Pathology · Hematopathology

A 28-year-old woman presents with cervical lymphadenopathy and constitutional B symptoms. Biopsy shows a nodular architecture with a mixed infiltrate of lymphocytes, eosinophils, plasma cells, and scattered large cells with prominent 'owl eye' nucleoli. The background contains bands of fibrosis.

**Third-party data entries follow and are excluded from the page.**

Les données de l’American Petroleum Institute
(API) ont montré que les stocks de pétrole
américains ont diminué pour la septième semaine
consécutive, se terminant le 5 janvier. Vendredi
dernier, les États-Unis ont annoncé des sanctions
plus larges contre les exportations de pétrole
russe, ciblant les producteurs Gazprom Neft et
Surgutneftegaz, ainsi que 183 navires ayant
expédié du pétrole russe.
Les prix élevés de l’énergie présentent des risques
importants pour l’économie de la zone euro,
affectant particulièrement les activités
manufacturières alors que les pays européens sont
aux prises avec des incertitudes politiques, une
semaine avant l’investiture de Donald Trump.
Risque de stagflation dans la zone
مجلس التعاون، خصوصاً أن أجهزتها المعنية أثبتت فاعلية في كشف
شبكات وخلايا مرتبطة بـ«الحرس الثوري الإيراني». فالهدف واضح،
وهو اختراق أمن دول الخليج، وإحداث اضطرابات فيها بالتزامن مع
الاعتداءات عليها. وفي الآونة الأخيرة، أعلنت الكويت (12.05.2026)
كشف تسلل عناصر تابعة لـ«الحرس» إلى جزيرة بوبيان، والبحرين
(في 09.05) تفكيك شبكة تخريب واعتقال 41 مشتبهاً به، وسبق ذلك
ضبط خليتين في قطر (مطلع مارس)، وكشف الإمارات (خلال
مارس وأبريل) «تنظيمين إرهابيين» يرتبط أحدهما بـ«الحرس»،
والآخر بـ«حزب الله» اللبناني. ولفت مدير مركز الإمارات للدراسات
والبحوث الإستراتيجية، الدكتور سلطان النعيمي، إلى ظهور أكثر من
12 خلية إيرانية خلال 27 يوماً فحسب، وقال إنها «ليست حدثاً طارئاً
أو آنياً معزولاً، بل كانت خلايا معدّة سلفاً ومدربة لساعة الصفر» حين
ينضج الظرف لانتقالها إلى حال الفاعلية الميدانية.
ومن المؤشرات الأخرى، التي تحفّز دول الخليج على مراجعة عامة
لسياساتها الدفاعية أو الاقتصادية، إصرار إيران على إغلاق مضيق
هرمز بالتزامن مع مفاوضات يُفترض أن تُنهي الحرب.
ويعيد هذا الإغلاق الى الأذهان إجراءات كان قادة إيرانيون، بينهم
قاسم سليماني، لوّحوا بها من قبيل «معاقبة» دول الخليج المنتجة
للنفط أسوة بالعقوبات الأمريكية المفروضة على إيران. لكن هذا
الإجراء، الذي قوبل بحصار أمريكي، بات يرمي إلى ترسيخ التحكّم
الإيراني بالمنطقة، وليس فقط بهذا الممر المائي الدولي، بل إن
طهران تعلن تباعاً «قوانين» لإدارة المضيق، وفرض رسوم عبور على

This morphology is MOST consistent with which subtype of Hodgkin lymphoma, and what is its most common chromosomal abnormality?

  • A Mixed cellularity subtype; trisomy 12
  • B Lymphocyte-rich subtype; t(14;18)
  • C Nodular lymphocyte-predominant subtype; t(11;14)
  • D Nodular sclerosis subtype; gains of chromosome 9p24.1 (JAK2/PD-L1 locus)
Correct answer: D. Nodular sclerosis subtype; gains of chromosome 9p24.1 (JAK2/PD-L1 locus)

Explanation

Nodular sclerosis is the most common Hodgkin lymphoma subtype in young women with mediastinal involvement, characterized by collagen bands dividing the node into cellular nodules, lacunar cells (RS cell variants), and the mixed inflammatory background described. Gains at 9p24.1 amplify JAK2 and PD-L1/PD-L2, explaining both constitutive JAK-STAT signaling and immune evasion. Trisomy 12 is a feature of CLL; t(14;18) drives follicular lymphoma; t(11;14) is the hallmark of mantle cell lymphoma.

Reference: Robbins & Cotran Pathologic Basis of Disease, 10th ed.